Try replacing ElementWiseDivide with ElementWiseMultiply using the reciprocal value to get better performance

Eltwise_Binary

input_1:[1, 52, 52, 6], input_2:[1]

output_1:[1, 52, 52, 6]

{‘eltwise_type’: ‘ElementWiseDivide’}

[‘previous_layer_name’]

[‘next_layer_name1’, ‘next_layer_name2’]

Done

ElementWiseDivide has been replaced by ElementWiseMultiply using the reciprocal value

2

Layer_name_2

The number of channels in the input/output tensor of this convolution is low (smaller than 32).

Try increasing the number of channels in the input/output tensor to 32 or greater to get better performance.

Conv2d

input_3:[1, 250, 250, 3], __param_1:[5, 5, 3, 32], convolution_1_bias:[32]

output_2:[1, 123, 123, 32]

{‘dilation’:’[1, 1]’, ‘group’:1, ‘pad_amount’:’[[1, 1], [1, 1]]’, ‘stride’: ‘[1, 1]’}

[‘previous_layer_name’]

[‘next_layer_name1’, ‘next_layer_name2’]

N/A

N/A

How to read the example output csv?
Row 1: The issue is on the layer with name “Layer_name_1”. It has element wise divide which gives a poor performance as compared to elementwise multipy. After invoking architecture checker with “–modify apply=elwisediv”, the modifications have been successfully applied i.e. the element wise divide is replaced by element wise multiply with a reciprocal value. This information is available in the Modification and Modification_info columns.
Row 2: The issue is on the layer with name “Layer_name_2”. The number of channels of the input tensor is less than 32. Its recommended to increase the number of channels to 32 or greater for better performance. For this issue, the modification through the tool is not applicable hence the Modification and Modification_info columns are N/A.
After modifying the model, the above run will generate updated model along with the csv output. Running the Architecture Checker on the updated model will no longer show the element wise divide issue on Layer_name_1.

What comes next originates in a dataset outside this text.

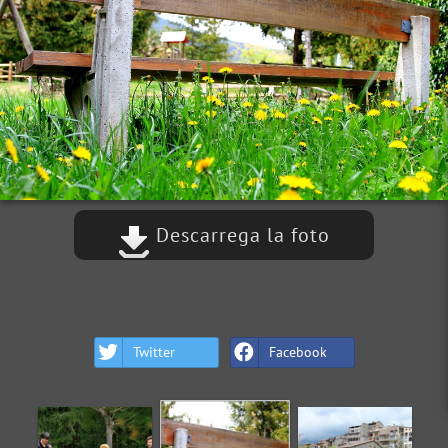
Descarrega la foto
Twitter
Facebook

Following are the commands to invoke Architecture Checker with Modifier to display list of modifications:

Sample Command

snpe-architecture-checker --input_dlc ./model.dlc
               --output_path ./archCheckerOutput
               --modify

Sample Command

snpe-architecture-checker --input_dlc ./model.dlc
               --output_path ./archCheckerOutput
               --modify show

Following are the commands to apply the modifications either on all possible modifications or specific rules:

Sample Command

snpe-architecture-checker --input_dlc ./model.dlc
               --output_path ./archCheckerOutput
               --modify all

Sample Command

snpe-architecture-checker --input_dlc ./model.dlc
               --output_path ./archCheckerOutput
               --modify apply=prelu,elwisediv
Note:
The Architecture Checker with modifier is an enchancement to help visualize the changes that can be applied on the model to better fit it on the HTP. To see the actual performance improvements, the model may require retraining/redesigning.